L’energia gioca un ruolo centrale nei sistemi economici di ogni paese, è alla base del funzionamento di imprese ed economie domestiche.
La costante possibilità di utilizzo riservata alla quasi totalità dei cittadini occidentali si scontra con un panorama globale caratterizzato da importanti differenze, sia in termini di accesso, sia nell’utilizzo delle fonti energetiche. L’accesso ad energia pulita (SDG 7) rappresenta inoltre una componente fondamentale per sconfiggere la povertà (SDG 1), garantire la sostenibilità di città e comunità (SDG 11 ) e contrastare il cambiamento climatico (SDG 13).
I dati che rappresentano i due target in relazione al settimo obiettivo ONU – accesso universale all’energia (7.1) e l’aumento della capacità generata da fonti rinnovabili (7.2) - sono i seguenti:
789 MILIONI DI PERSONE SENZA ACCESSO ALL’ENERGIA
17% DI ENERGIA GENERATA DA FONTI RINNOVABILI
Nonostante il trend positivo [1] osservato nell’ultimo decennio, anche grazie ai progressi tecnologici di solare e fotovoltaico [2], la necessità di aumentare il flusso di investimenti verso le fonti rinnovabili è diffusa tra imprese e i governi di tutto il mondo e le politiche post-Covid hanno confermato questa tendenza. Se i governi indirizzano le scelte, è però il settore privato a realizzare la maggior parte dei nuovi impianti, disegnando lo scenario energetico del futuro.
In riferimento al contesto italiano, è fondamentale capire il ruolo giocato dai grandi istituti di credito nel finanziare la transizione energetica, a partire dal più grande soggetto bancario del paese: Intesa San Paolo.
L’istituto torinese individua nell’SDG 7 uno dei pilastri delle proprie strategie di sostenibilità, definendo nuovi target sempre più ambiziosi nell’utilizzo di energia prodotta da fonte rinnovabile (ad oggi 84,3% dell’energia totale). Se il consumo interno però, data la natura delle attività di una banca, ha un impatto relativamente limitato, nel 2017 il Gruppo ha lanciato per primo un’operazione destinata a cambiare il mercato italiano: l’emissione di un green bond, interamente dedicato alla transizione energetica. Se infatti il mercato delle obbligazioni green vive in questo momento una fase di grande espansione globale [3], Intesa San Paolo è stata pioniera in Italia, raccogliendo 500 milioni a fronte di una domanda molto superiore.

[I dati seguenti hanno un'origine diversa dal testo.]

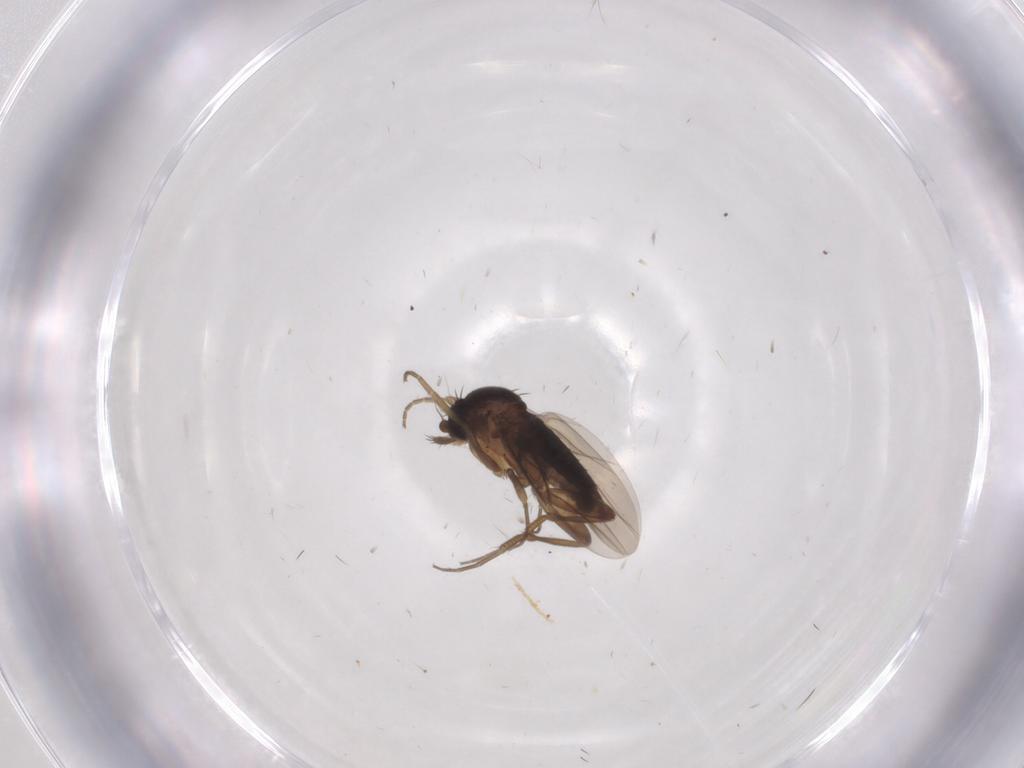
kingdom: Animalia
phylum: Arthropoda
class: Insecta
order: Diptera
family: Phoridae
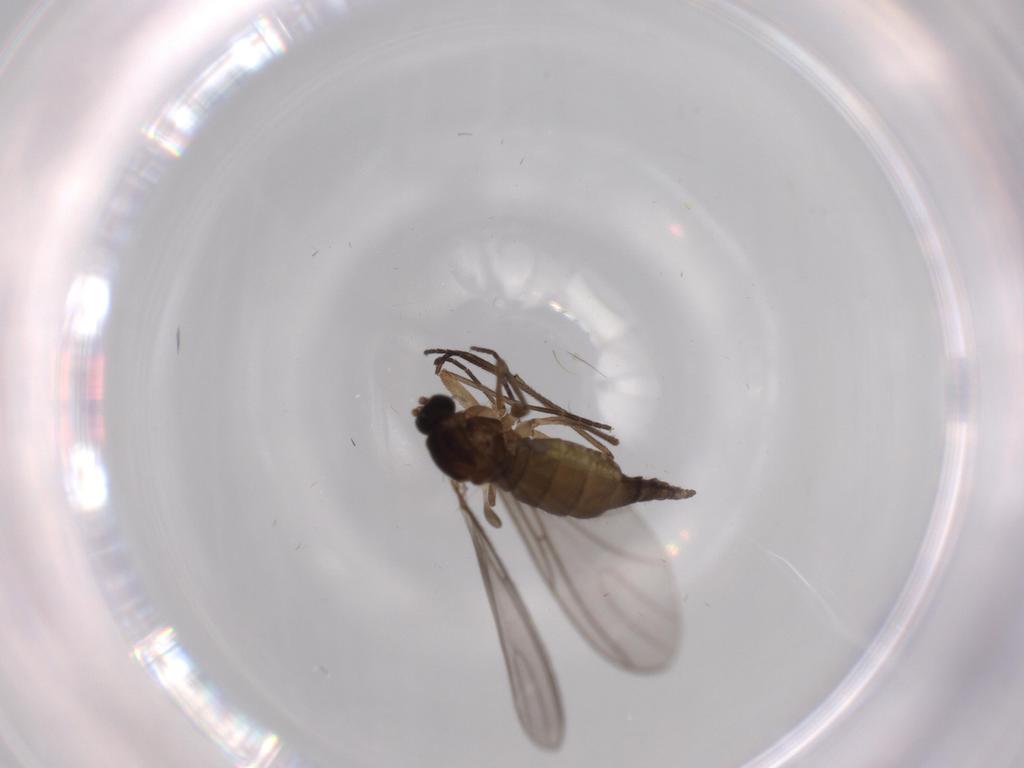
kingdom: Animalia
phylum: Arthropoda
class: Insecta
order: Diptera
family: Sciaridae
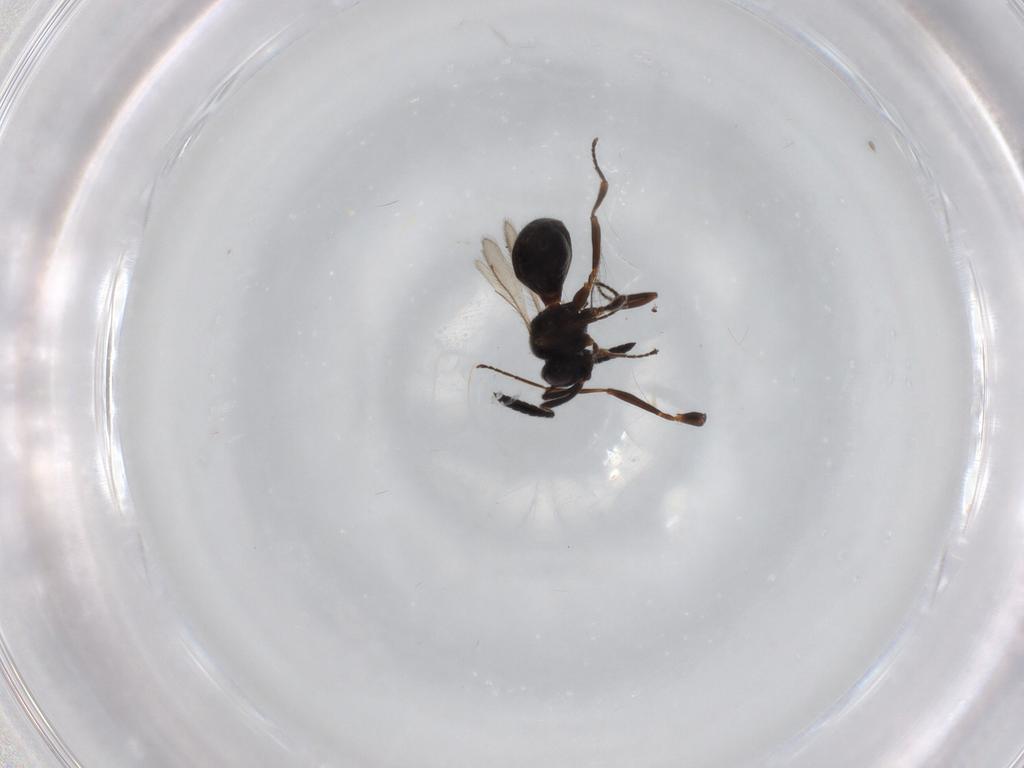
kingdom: Animalia
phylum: Arthropoda
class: Insecta
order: Hymenoptera
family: Scelionidae
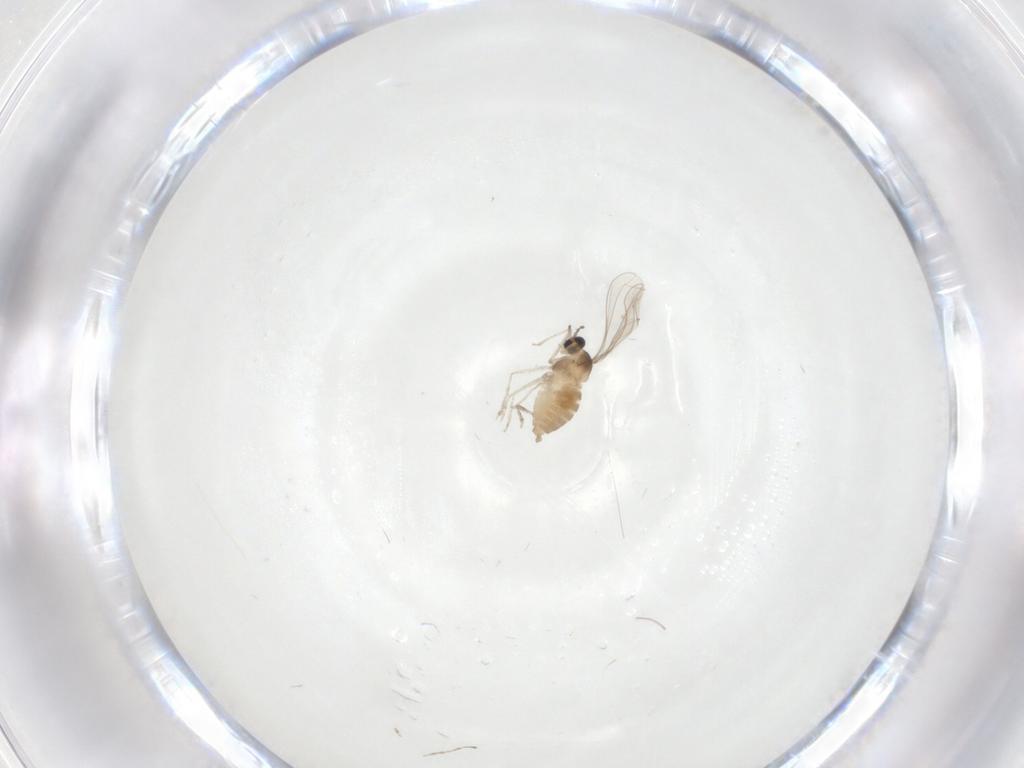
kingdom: Animalia
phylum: Arthropoda
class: Insecta
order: Diptera
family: Cecidomyiidae
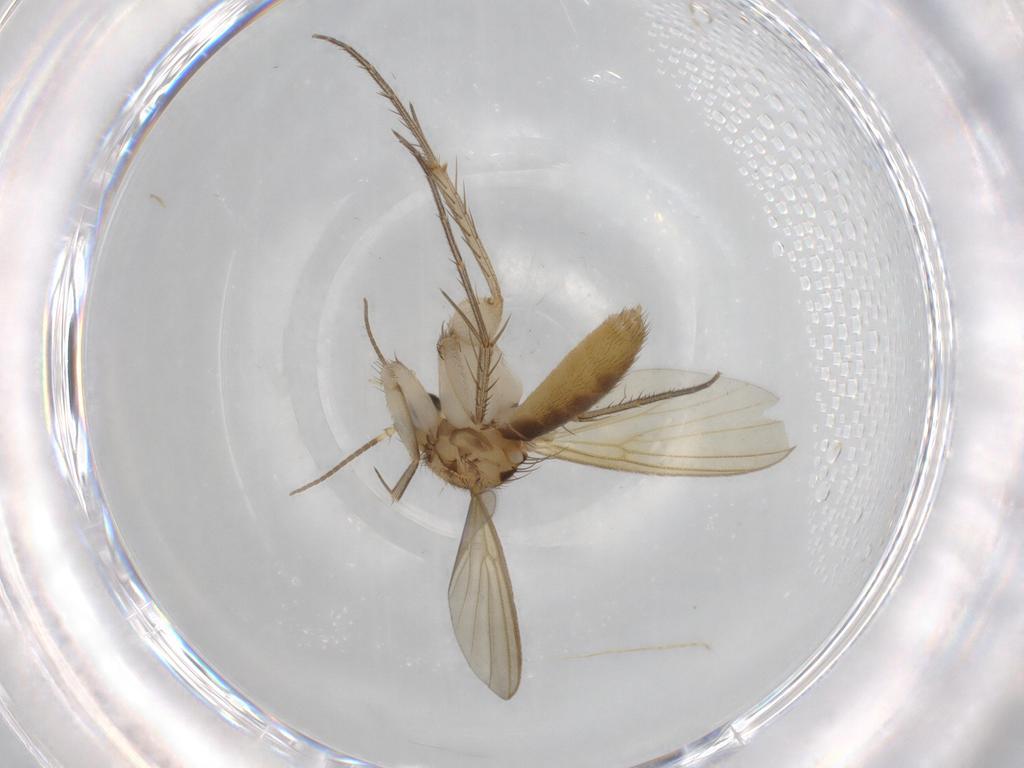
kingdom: Animalia
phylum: Arthropoda
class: Insecta
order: Diptera
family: Mycetophilidae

La valutazione degli impatti rappresenta un elemento cruciale per comprendere se l’operazione è un successo o si riduce a mero green-washing. Dai documenti pubblicati negli anni successivi, che raccontano l’utilizzo dei fondi raccolti dal bond e gli impatti generati, ci si rende conto dell’importanza e dell’efficacia dell’operazione:
Oltre 350.000 tonnellate di emissioni di CO2 evitate.
un risparmio di energia pari a 27.000 MWh.
produzione di energia rinnovabile per quasi 1 milione di MWh.
75 progetti finanziati.
64% dei fondi destinato al fotovoltaico, il 12,6% all’eolico, il 12,5% alle biomasse, il 9,3% all’idroelettrico l’1,6% all’efficienza energetica. [4]
L’esempio presentato conferma la centralità di grandi e piccole banche nel mobilitare le risorse necessarie per una transizione energetica di successo, cooperando con il settore pubblico nel vincere le grandi sfide globali dei prossimi decenni. Di Michele Dolcini
Fonti
[1] UN (2020) Energy Progress Report
[3] Flammer C. (2021) Corporate Green Bonds. Journal of Financial Economics.